The 30 seconds is significant because the acceptance criteria required that the performance be sustained for 30 seconds. Note that we do not use stonewalling wear-out on the second run because we are not trying to emulate the performance of an application that was writing the same amount of data from all MPI processes. Instead, we were testing how much performance the file system could sustain under any conditions.

This test resulted in a bandwidth of 3,818,284.19 MiB/s.


IOPS tests used 230 nodes and 32 processes per node. The node count reflects 15% of the compute nodes which was the requirement since it reflects the most-likely case of a large number of small jobs all bursting random(ish) data to and from the file system at once. Like the bandwidth tests, this was not intended to emulate a single application's I/O pattern; it was meant to demonstrate the capability of the file system under duress.

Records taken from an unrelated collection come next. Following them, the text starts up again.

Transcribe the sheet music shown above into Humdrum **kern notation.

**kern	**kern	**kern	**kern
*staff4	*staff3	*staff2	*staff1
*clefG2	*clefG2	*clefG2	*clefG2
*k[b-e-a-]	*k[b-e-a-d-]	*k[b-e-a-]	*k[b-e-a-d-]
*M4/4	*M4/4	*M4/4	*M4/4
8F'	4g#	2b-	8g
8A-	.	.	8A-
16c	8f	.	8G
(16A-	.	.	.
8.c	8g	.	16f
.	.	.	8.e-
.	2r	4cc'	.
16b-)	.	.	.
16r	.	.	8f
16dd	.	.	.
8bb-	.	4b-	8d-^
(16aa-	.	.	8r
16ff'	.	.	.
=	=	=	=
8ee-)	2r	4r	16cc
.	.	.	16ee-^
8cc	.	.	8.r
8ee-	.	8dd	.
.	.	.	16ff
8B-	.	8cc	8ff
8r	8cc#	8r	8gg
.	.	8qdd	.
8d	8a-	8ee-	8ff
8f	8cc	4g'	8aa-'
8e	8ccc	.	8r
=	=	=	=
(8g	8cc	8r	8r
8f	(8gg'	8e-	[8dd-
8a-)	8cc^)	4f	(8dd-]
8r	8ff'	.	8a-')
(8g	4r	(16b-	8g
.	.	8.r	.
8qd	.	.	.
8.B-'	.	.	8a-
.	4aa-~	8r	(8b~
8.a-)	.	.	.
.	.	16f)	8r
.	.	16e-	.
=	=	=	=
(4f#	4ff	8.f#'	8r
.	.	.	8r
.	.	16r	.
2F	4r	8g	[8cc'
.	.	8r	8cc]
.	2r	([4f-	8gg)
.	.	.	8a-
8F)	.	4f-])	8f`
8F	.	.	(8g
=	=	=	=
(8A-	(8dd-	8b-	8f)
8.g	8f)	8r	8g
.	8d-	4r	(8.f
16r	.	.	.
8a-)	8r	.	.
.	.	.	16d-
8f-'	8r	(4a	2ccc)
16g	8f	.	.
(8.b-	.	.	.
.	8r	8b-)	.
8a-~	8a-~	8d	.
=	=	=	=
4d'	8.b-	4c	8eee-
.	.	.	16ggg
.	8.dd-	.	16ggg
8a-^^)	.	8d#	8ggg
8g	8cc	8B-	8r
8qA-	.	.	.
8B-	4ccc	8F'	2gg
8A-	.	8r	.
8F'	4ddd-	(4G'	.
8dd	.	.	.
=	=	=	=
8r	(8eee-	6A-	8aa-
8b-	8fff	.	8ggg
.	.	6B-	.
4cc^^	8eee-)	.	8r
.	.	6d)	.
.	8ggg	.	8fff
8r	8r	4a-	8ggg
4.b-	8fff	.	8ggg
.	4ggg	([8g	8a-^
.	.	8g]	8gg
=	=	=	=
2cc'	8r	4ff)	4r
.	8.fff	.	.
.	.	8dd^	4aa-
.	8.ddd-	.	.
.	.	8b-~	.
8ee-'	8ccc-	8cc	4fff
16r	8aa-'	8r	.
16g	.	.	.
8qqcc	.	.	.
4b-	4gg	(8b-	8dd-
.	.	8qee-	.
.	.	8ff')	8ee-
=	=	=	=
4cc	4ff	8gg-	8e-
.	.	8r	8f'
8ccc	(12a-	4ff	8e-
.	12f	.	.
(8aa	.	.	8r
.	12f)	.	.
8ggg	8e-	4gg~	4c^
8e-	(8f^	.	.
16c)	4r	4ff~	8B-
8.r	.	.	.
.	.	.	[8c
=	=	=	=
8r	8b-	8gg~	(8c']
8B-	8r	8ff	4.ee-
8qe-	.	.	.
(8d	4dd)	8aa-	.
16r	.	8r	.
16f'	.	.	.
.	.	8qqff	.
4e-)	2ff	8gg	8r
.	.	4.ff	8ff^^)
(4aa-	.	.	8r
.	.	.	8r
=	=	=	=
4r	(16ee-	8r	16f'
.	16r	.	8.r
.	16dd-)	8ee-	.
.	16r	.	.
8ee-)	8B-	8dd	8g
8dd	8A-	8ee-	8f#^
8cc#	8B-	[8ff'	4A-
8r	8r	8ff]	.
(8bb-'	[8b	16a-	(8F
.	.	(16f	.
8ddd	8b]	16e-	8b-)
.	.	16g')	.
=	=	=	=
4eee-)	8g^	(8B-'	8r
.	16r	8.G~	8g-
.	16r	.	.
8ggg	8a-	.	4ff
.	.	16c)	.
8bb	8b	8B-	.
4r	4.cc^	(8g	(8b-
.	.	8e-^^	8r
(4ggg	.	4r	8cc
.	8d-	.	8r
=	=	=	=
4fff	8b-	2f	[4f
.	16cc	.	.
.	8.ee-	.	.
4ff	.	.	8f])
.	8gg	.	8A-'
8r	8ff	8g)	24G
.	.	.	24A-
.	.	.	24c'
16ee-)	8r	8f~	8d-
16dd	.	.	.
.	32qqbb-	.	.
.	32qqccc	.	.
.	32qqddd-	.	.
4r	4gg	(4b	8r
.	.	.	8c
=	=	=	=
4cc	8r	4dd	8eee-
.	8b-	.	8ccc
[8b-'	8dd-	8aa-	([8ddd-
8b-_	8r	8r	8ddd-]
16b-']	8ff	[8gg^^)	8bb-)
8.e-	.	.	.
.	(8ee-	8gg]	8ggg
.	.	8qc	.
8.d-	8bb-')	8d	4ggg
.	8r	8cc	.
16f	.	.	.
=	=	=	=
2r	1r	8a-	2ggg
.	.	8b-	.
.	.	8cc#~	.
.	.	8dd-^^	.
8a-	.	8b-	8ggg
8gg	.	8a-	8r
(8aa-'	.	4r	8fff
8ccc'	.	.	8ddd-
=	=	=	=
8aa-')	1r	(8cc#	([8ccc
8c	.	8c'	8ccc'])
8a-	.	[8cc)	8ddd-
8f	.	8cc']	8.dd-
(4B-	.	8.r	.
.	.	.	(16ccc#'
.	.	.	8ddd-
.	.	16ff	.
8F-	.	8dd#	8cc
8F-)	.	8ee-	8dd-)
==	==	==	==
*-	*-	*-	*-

The write IOPS test was run similar to the write bandwidth test:

srun ./ior -w -t 4k -z -a POSIX -F -b 16g -e -g -vv -C -D 45 -o /pscratch/IOR-random.write.out

There are problems with this way of testing since Lustre implements write-back caching and random writes can be aggregated and reordered before they are sent over the network to Lustre servers. There is no effective way to measure write IOPS so we just ran a workload that emulated what a user would experience--write back caching and all--and got a commensurately large number. I would argue that this test was not well conceived when I crafted it, but you would need a lot of clients to drive a truly random write workload on the servers using O_DIRECT.

The performance from this test came back at 24,807,129.18 IOPS.

The read IOPS test was also run in two phases--first by generating a large dataset to be read (using 4 MiB sequential transfers so that the dataset would be large), then reading from it in 4 KiB transfers at random offsets:

# Generate dataset
srun ./ior -w -t 4m -k -a POSIX -F -b 16g -e -g -vv -C -D 45 -o /pscratch/ -O stoneWallingWearOut=1

# Read dataset
srun ./ior -r -t 4k -z -a POSIX -F -b 16g -e -g -vv -C -D 45 -o /pscratch/

The performance of this test came back at 35,098,607.79 IOPS. It's worth noting that this test was client-limited; using more than 230 clients (15% of the total node count) was found to drive this number significantly higher (116,434,587.92 read IOPS) using 1,024 clients.